On currencies, the US dollar is forecast to decline initially in 2026, followed by a period of fluctuation. Given the relative strength of the US economy compared to Europe and Japan, the dollar's overall decline is expected to be limited, with a potential low around 95. The RMB is considered highly likely to re-enter the "6-era," exhibiting a pattern of "moderate appreciation, rising first then stabilizing."

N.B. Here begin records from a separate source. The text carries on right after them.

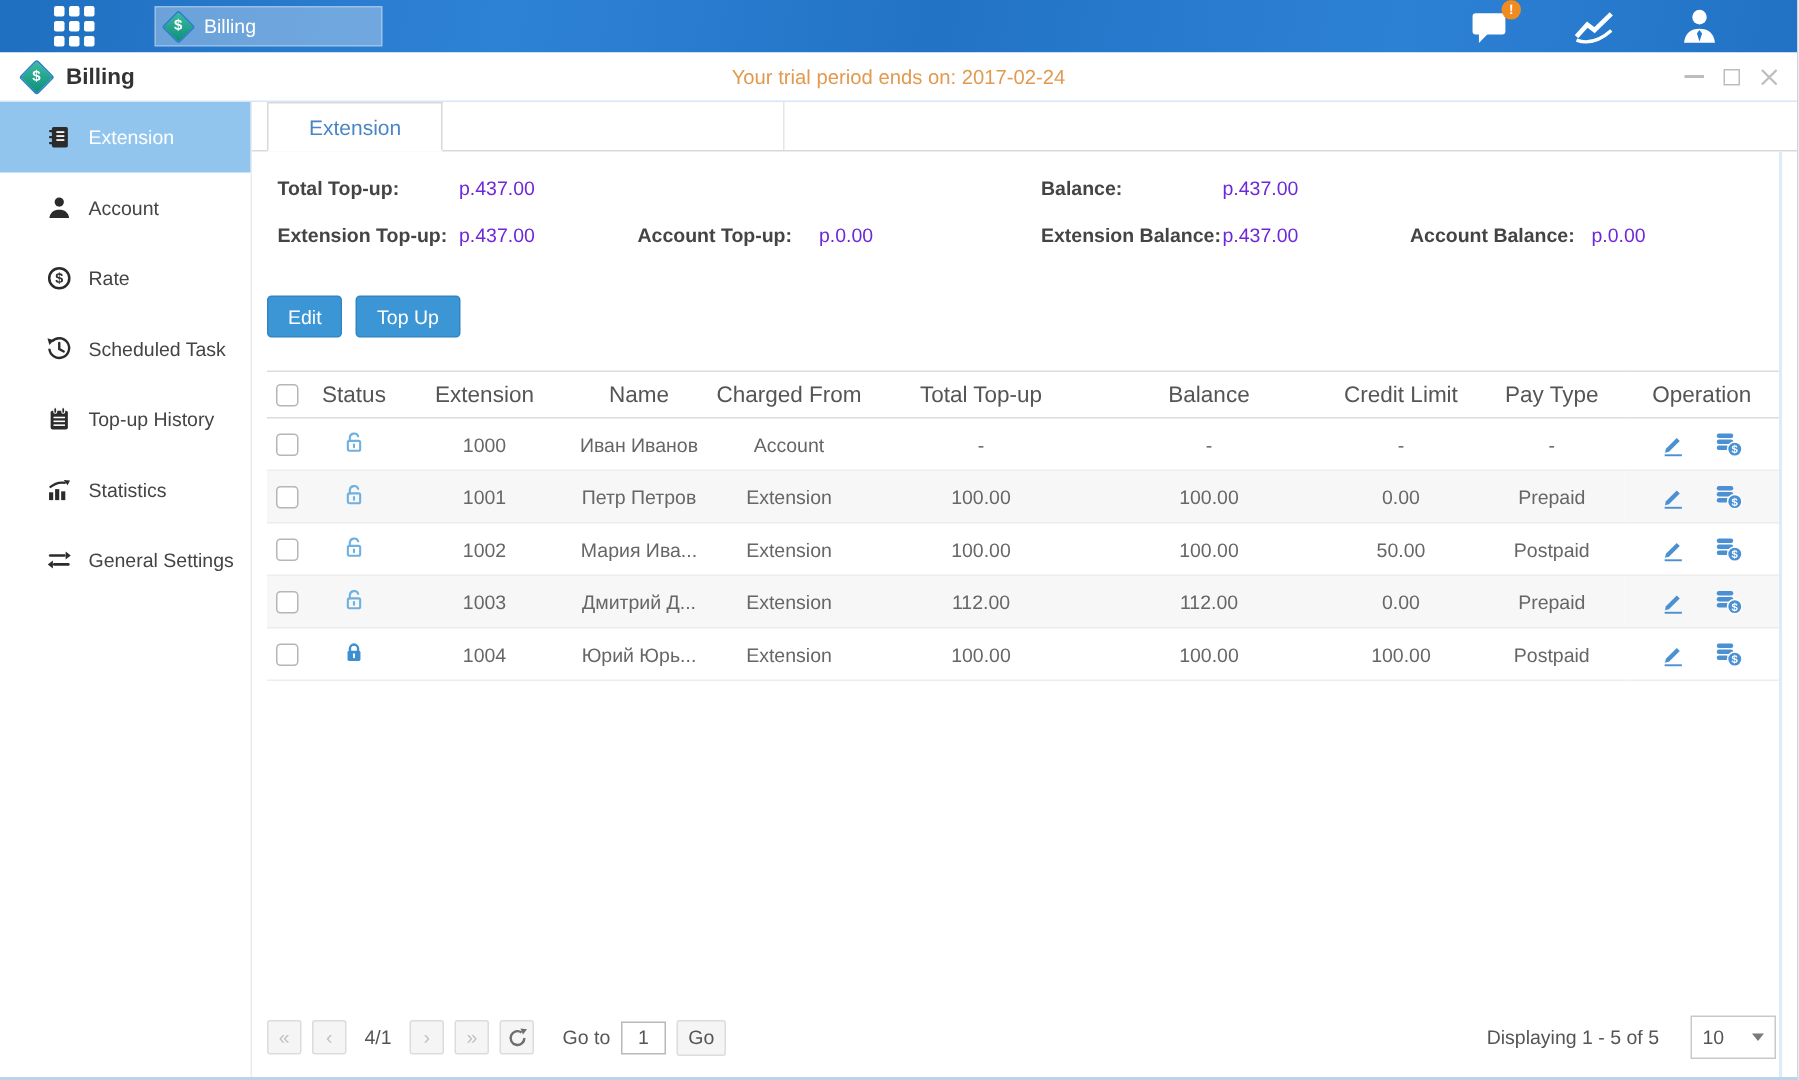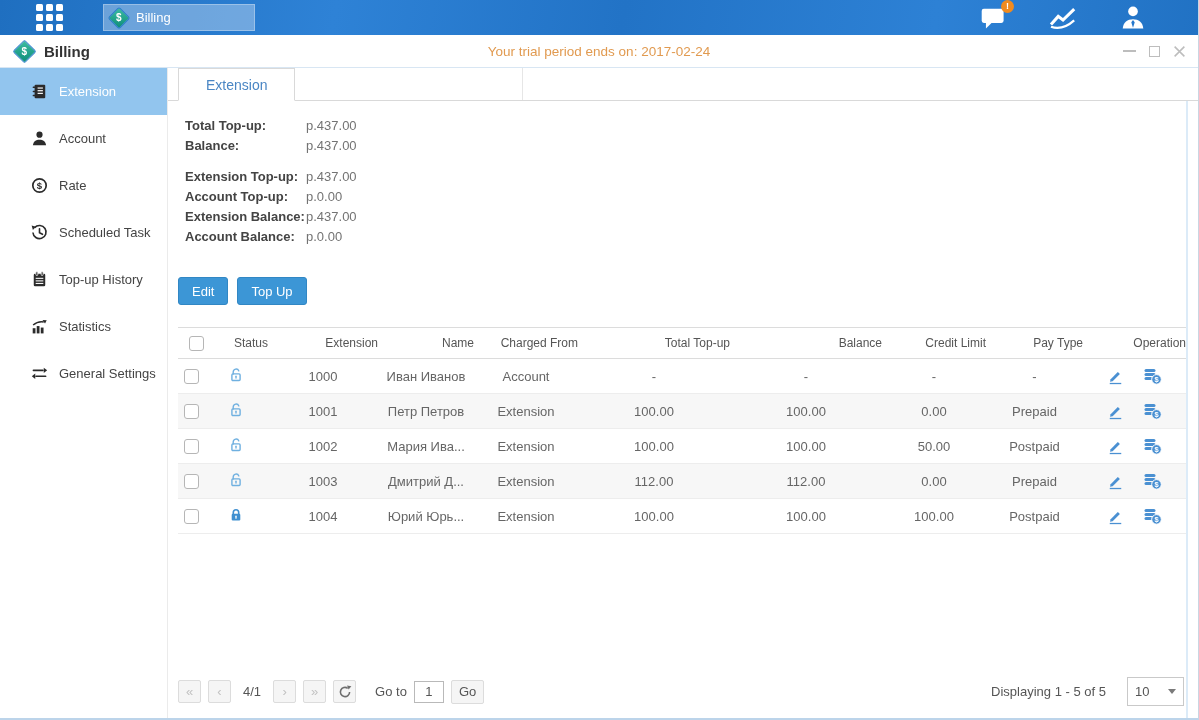--- a/index.html
+++ b/index.html
@@ -50,36 +50,36 @@
   .tabstrip { height:33px; border-bottom:1px solid #d9d9d9; display:flex; align-items:flex-end; flex:0 0 auto; }
   .tab.active { margin-left:10px; height:33px; margin-bottom:-1px; background:#fff;
     border:1px solid #d9d9d9; border-bottom:1px solid #fff; display:flex; align-items:center;
     padding:0 27px; color:var(--link-blue,#4a86c4); font-size:14px; cursor:default; }
   .tab-spacer { width:228px; height:32px; border-right:1px solid #e6e6e6; }
 
   .content { flex:1; display:flex; flex-direction:column; margin:0 10px; border-right:2px solid #dcebf8; min-height:0; }
 
   
   .summary { padding-top:15px; font-size:13px; }
-  .s-row { display:flex; margin-bottom:11px; line-height:20px;flex-direction:column; }
+  .s-row { display:flex; margin-bottom:11px; line-height:20px; }
   .s-pair { display:flex; }
   .s-pair .s-label { font-weight:bold; color:#444; width:128px; padding-left:7px; flex:0 0 auto; }
-  .s-pair .s-value { color:#737373; }
+  .s-pair .s-value { color:#6d28d9; }
   .w509 { width:509px; } .w240 { width:240px; } .w269 { width:269px; } .w246 { width:246px; }
 
   
   .toolbar { margin-top:19px; display:flex; gap:9px; }
   .btn-blue { background:var(--button-blue,#3c96d6); border:1px solid #3187c4; color:#fff;
     font-size:13px; height:28px; padding:0 13px; border-radius:3px; cursor:pointer;
     font-family:"Liberation Sans",sans-serif; }
 
   
   table { margin-top:22px; width:100%; border-collapse:collapse; table-layout:fixed; }
   thead th { border-top:1px solid #dcdcdc; border-bottom:1px solid #dcdcdc; height:31px;
-    font-size:12px; font-weight:normal; color:#555; text-align:right; }
+    font-size:15px; font-weight:normal; color:#555; text-align:center; }
   tbody td { height:35px; font-size:13px; color:#666; text-align:center; border-bottom:1px solid #ededed; }
   tbody tr:nth-child(even) { background:#f7f7f7; }
   .cbx { width:15px; height:15px; border:1px solid #b6b6b6; border-radius:3px; background:#fff;
     display:inline-block; vertical-align:middle; cursor:pointer; }
   .lock-icon { display:inline-flex; } .lock-icon svg { display:none; }
   .lock-icon.unlocked svg.lock-open { display:block; color:var(--lock-open,#6fb0e0); }
   .lock-icon.locked  svg.lock-closed{ display:block; color:var(--lock-closed,#3e8fd0); }
   .ops { white-space:nowrap; }
   .op-icon { display:inline-flex; color:var(--operation-icon,#4a90d2); cursor:pointer; vertical-align:middle; }
   .op-icon + .op-icon { margin-left:15px; }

Gold benefited in 2025 from central bank allocation, de-dollarization trends, safe-haven demand, and Fed rate cuts, leading to a significant rally. Tianfeng believes gold could continue its volatile ascent in 2026, supported by concerns over US dollar credibility, US deficit and debt issues, potential monetary policy independence crises, and the mid-term elections. However, after a substantial gain of approximately 70% in 2025, the overall increase in 2026 is expected to be weaker than this year's performance.
In commodities, crude oil fell significantly in 2025, while copper prices rose due to supply-side disruptions and long-term demand fundamentals. For 2026, bearish sentiment is expected to continue dominating crude oil, whereas copper prices are likely to remain relatively strong. A recovery in global manufacturing PMI could lead to a general increase in industrial raw material prices. Silver surged nearly 140% this year, and Tianfeng views its fundamental support as still robust, while advising caution regarding potential technical corrections at elevated levels in the short term.
Chinese assets saw A-shares rise in 2025, performing slightly better overall than US stocks, while the yield curve for Chinese government bonds shifted slightly higher. Looking to 2026, under the baseline scenario, the central tendency for the 10-year government bond yield is expected to continue its slight upward drift. Compared to bond assets, equities currently offer more attractive safety margins and potential future returns, which may continue to drive capital flow from the bond market to the stock market, potentially prolonging the pattern of "stronger stocks, weaker bonds."
The report concludes with risk warnings, including potential unexpected US policy shifts, surprises in US economic performance, and unforeseen developments in the global geopolitical situation.